Een voordeel van de inrichting is dat door de oriëntatie van de rotatie- as van het ten minste ene roteerbare grondbewerkingselement het winterbed van bovenaf te bewerken is waardoor in hoofdzaak of nagenoeg alle aarde in het winterbed middels het ten minste ene roteerbare grondbewerkingselement te bewerken is. Hierdoor wordt eveneens een mede door het grondbewerkingselement verschafte relatief harde laag verdichte grond in het rijspoor uitgesloten, waardoor de wortels van de aspergeplant zich optimaal kunnen ontwikkelen zonder aanvullende maatregelen te hoeven nemen. De groei van de aspergeplant wordt bovendien sterk verbeterd doordat de aarde van het winterbed boven de zich nog te ontwikkelen aspergeplant, de zogenaamde teelsectie voor de te oogsten aspergestengel, door de oriëntatie van de rotatie-as van het roteerbare grondbewerkingselement maximaal te bewerken is, waardoor een aspergebed wordt verschaft met aarde met een relatief luchtige samenstelling boven de zich nog te ontwikkelen aspergeplant, hetgeen bijzonder bevorderlijk is voor de groei van de te oogsten stengels. De rotatie-as van het ten minste ene roteerbare grondbewerkingselement is op een instelbare afstand ten opzichte van het winterbed in te stellen. Het ten minste ene roteerbare grondbewerkingselement kan middels een aandrijfeenheid van de inrichting worden geroteerd met een in te stellen rotatiesnelheid. Door de voorwaartse beweging van de inrichting in de rijrichting schept het of elk grondbewerkingselement aarde op en wordt de geschepte aarde opgeworpen door de roterende beweging van het ten minste ene grondbewerkingselement, hierdoor ontstaat een luchtige samenstelling van de teeltaarde voor het aspergebed. De aspergestengel groeit het beste wanneer de grond boven de zich ontwikkelende plant luchtig is.
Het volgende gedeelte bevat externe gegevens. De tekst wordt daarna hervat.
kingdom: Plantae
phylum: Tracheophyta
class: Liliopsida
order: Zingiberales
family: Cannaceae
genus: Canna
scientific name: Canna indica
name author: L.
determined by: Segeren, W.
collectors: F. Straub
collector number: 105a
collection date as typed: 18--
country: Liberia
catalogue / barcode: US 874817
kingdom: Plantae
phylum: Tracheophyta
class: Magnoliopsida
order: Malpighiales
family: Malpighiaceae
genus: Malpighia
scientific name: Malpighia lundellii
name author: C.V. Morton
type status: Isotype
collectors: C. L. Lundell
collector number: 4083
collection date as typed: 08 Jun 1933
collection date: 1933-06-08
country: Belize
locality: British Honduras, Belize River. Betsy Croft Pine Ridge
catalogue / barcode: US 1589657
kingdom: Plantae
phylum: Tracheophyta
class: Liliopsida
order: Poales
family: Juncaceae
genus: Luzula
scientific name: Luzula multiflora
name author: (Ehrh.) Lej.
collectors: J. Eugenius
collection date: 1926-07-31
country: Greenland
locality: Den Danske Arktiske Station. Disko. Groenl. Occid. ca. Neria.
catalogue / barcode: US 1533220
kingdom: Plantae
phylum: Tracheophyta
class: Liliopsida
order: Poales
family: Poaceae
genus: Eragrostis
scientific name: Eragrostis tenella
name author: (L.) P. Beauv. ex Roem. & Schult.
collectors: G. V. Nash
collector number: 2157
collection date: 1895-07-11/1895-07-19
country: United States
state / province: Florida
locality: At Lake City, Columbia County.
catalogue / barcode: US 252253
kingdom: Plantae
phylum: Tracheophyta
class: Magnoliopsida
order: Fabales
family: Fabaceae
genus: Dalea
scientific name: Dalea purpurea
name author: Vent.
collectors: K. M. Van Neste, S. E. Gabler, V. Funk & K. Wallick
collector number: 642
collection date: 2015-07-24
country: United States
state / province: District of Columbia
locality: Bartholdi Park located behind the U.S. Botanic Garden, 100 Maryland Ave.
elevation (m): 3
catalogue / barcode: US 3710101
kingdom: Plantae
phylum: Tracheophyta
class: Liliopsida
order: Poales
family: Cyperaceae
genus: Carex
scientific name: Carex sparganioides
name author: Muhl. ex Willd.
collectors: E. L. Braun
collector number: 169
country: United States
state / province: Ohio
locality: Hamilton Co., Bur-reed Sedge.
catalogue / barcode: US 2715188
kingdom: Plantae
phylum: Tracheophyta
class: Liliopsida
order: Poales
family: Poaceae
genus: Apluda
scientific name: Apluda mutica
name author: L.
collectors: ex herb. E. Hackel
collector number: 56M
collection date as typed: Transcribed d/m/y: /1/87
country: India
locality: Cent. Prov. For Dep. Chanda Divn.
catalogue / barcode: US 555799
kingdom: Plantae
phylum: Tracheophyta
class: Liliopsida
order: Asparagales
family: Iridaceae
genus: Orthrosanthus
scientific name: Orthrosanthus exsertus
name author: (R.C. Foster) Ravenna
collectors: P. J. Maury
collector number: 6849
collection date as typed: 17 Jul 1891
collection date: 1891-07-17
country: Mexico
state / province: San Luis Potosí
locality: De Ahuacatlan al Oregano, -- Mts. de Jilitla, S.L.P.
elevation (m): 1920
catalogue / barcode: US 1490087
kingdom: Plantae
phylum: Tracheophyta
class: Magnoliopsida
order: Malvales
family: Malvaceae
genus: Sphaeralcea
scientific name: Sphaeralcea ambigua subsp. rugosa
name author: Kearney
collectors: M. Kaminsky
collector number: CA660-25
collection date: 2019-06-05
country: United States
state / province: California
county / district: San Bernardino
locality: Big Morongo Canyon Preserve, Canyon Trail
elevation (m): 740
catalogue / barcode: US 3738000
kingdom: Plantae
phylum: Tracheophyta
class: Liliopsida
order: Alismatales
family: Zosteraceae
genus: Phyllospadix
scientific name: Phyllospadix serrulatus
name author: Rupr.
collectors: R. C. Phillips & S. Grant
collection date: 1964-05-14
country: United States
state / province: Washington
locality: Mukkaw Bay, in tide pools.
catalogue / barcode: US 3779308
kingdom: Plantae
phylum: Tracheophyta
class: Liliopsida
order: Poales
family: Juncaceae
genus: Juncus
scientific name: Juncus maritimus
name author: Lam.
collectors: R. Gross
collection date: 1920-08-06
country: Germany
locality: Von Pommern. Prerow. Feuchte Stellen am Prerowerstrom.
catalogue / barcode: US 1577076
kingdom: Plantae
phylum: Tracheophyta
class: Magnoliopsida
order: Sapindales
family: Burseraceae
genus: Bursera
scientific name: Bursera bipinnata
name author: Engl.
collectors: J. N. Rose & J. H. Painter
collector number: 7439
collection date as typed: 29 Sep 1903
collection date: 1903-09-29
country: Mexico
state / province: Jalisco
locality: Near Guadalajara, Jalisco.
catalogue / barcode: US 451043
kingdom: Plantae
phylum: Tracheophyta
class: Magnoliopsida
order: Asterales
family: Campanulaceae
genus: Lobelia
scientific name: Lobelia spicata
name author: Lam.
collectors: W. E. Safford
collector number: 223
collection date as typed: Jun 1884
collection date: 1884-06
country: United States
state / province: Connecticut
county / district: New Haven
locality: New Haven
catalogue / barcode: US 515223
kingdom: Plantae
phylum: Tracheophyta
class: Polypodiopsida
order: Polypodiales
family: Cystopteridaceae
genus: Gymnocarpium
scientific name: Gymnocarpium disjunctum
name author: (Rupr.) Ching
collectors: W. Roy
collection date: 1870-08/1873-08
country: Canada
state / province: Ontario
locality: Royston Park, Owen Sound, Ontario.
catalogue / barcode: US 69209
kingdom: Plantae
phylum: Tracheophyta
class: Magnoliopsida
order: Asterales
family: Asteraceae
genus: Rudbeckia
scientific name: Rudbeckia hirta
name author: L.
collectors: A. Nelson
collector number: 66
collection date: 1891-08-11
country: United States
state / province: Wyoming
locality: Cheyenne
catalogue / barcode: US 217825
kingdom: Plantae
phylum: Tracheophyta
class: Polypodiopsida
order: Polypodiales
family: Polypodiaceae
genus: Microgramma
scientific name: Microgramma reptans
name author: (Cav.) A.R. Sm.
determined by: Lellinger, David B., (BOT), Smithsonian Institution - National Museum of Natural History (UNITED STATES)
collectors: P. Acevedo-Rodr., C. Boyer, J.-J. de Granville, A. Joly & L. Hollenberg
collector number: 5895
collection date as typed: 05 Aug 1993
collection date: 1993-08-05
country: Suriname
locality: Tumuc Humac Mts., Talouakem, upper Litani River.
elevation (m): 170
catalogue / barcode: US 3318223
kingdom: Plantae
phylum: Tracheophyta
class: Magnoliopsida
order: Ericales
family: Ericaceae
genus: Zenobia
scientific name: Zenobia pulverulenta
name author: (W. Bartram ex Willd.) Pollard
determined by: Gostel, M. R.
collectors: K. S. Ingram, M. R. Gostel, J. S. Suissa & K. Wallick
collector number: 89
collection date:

Het grondbewerkingsorgaan kan verder een voorbewerkingsmechanisme omvatten voor het vormen van het winterbed naar een hogere en smallere tussenvorm dan het winterbed, waarbij de aarde van het winterbed in de gevormde tussenvorm daarna door de verplaatsing van de inrichting in de rijrichting met behulp van het ten minste ene grondbewerkingselement te bewerken is.
Middels het voorbewerkingsmechanisme wordt de aarde van het winterbed gecentreerd waardoor een bed-tussenvorm ontstaat die hoger en smaller is dan het winterbed. Het voorbewerkingsmechanisme kan twee aan weerszijden van het winterbed gepositioneerde voorbewerkingselementen omvatten die met de lengterichting van het winterbed of de rijrichting van de inrichting een scherpe hoek insluiten op een zodanige wijze dat de voorste delen van de voorbewerkingselementen verder van elkaar zijn gelegen dan de achterste delen, bijvoorbeeld zijn de voorbewerkingselementen van het voorbewerkingsmechanisme twee ploegelementen zoals bijvoorbeeld twee, eventueel middels een aandrijfeenheid aandrijfbare, ploegschijven.
Het grondbewerkingsorgaan kan verder een aspergebedvormingseenheid omvatten voor het vormen van het aspergebed na het uitvoeren van de bewerking met het ten minste ene grondbewerkingselement.
De middels het ten minste ene grondbewerkingselement bewerkte aarde wordt verzameld in de aspergebedvormingseenheid welke ruwweg de vorm van het te vormen aspergebed heeft. Door de voorwaartse beweging hiervan ontstaat er achter de aspergebedvormingseenheid een aspergebed met de gewenste vorm en afmeting. De aspergebedvormingseenheid kan bijvoorbeeld instelbare platen hebben voor het vormen van een aspergebed met de gewenste vorm en afmetingen.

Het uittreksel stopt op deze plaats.